# Tapatalk problems



## JihadSquad (Nov 2, 2011)

Ok i have some problems with the Tapatalk app on this board only. Ok here goes:

1. No matter what i do, the read/unread green "bar" on the left side of forums will not change. New post in a read forum? Still shows read. No unreads in a slow forum? Still shows unread.

2. The green/gray read/unread bubble on individual threads is always gray. In other words, every thread shows up as read.

3. Quoting a post leaves no room between the quote and my signature. Not really an issue but kinda annoying.

Like i said, these problems only happen on rootz and no other boards. I have tried clearing data already. Does anyone know what's wrong?

Sent from my pocket-sized, Linux-based computer using electromagnetic radiation... and Tapatalk.


----------



## sandfreak (Jun 11, 2011)

Yeah I have problems too, I have it set to "jump to first unread" but it always takes me a few pages later then when I left off (for instance if I last viewed a thread on page 5, then come back later and the thread is up to page 10, when I enter the thread it takes me to page 8 instead of 5 where I left off).

It's annoying but it's one of my top 5 apps I use so I deal with it.


----------



## ImaComputa (Sep 8, 2011)

I have a ton of problems with the app, too.
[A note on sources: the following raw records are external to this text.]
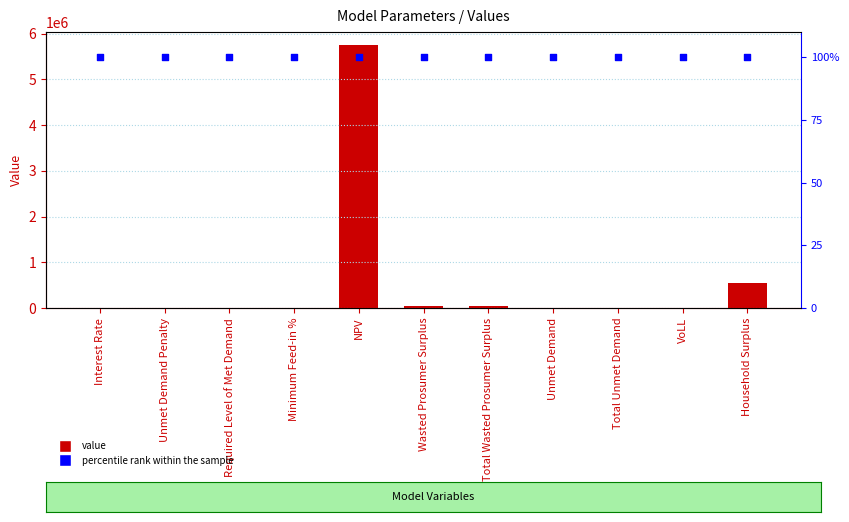

Which series has the largest Y range (max minus min)?

Value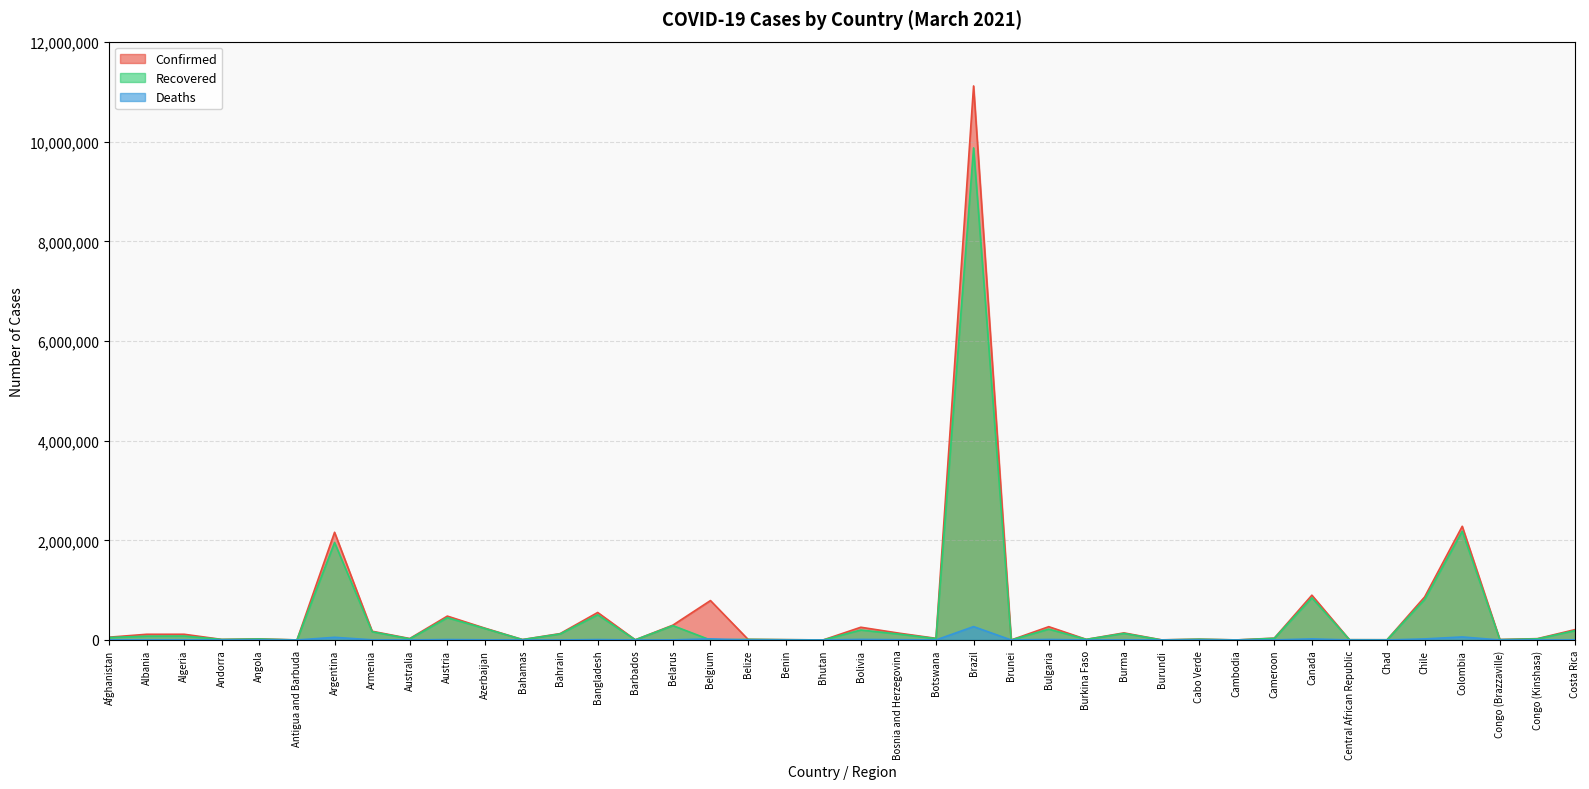

In Confirmed, how many points are lower than both neighbors (excluding endpoints)?

13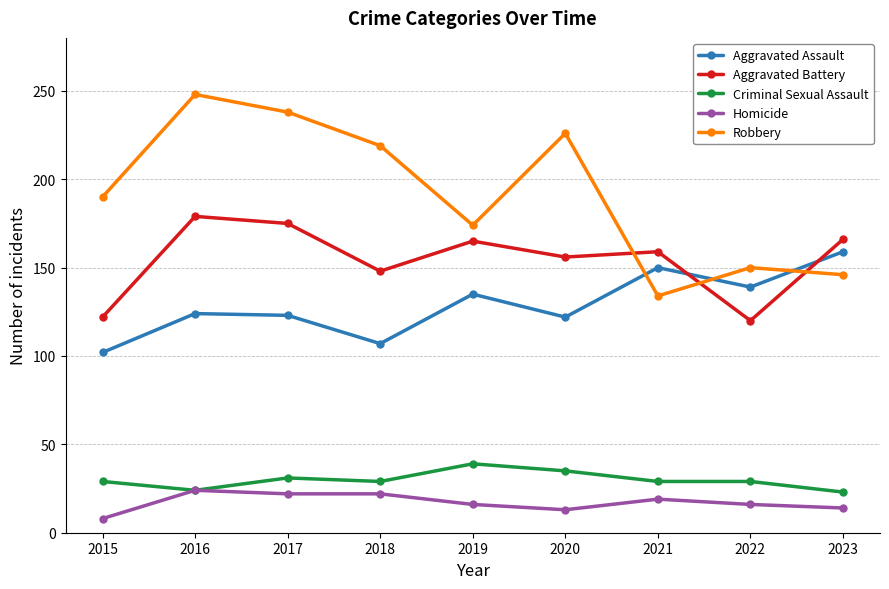

Does the chart have visible grid lines?

Yes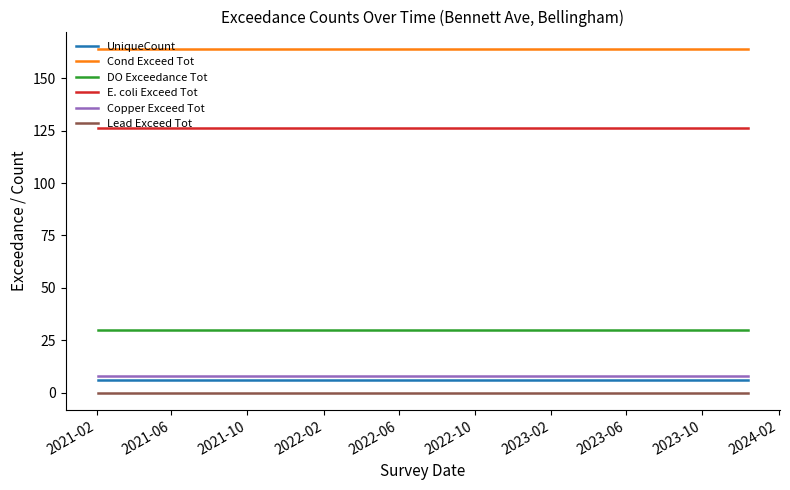

True or false: Copper Exceed Tot and DO Exceedance Tot cross at least once.

False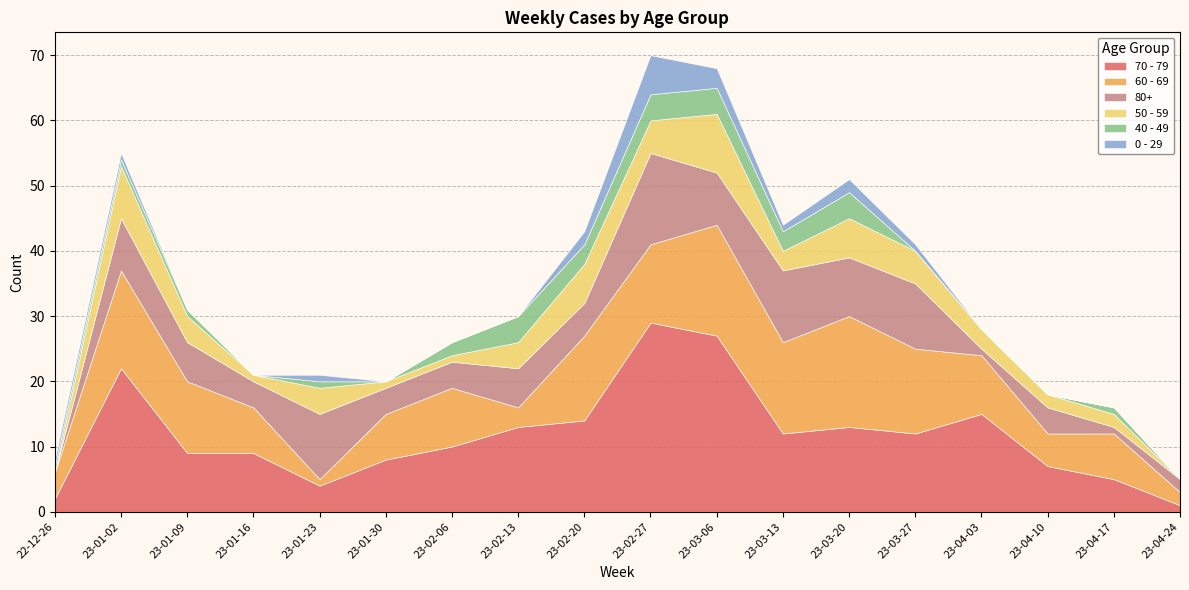

What are all the series names shown in the legend?

70 - 79, 60 - 69, 80+, 50 - 59, 40 - 49, 0 - 29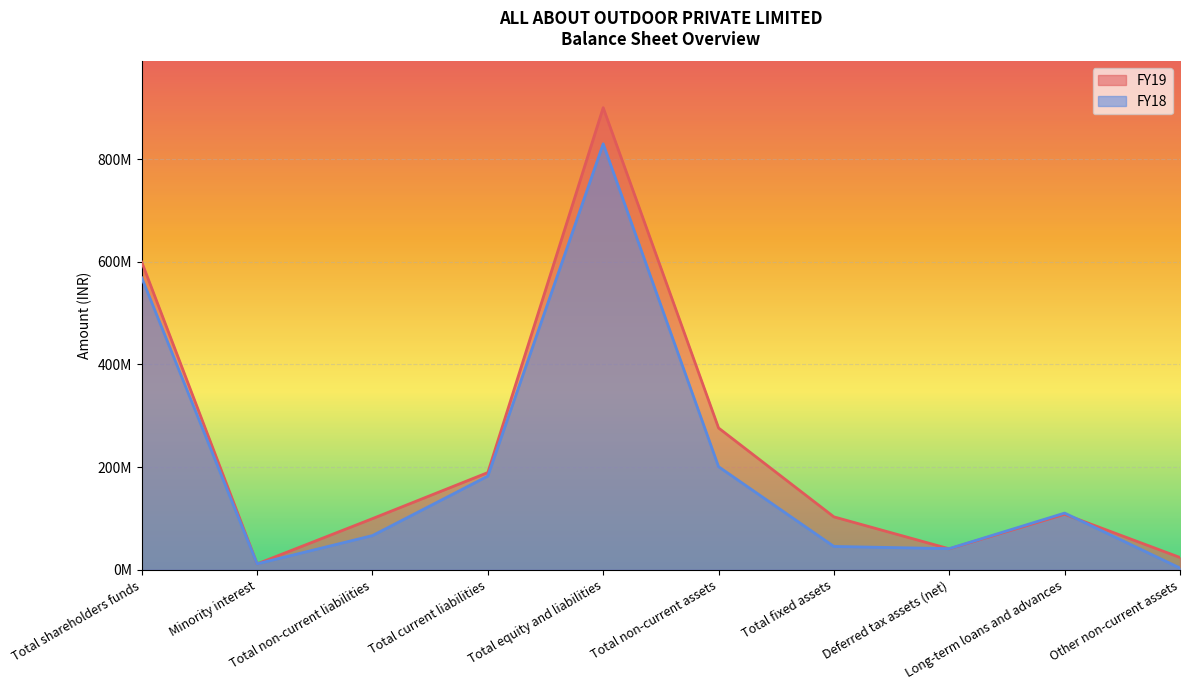

Does the chart display data point markers on the line(s)?

No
I gave up on them ever fixing the stupid thing.


----------



## Azurewings125 (Dec 7, 2011)

Having the same issue. A shame really, makes things far more difficult then it needs to be. I try to subscribe to any thread that I reply to or interest in. It's not perfect, but it's a solution. Tapatalk has always had issues, seems the developers just don't care.


----------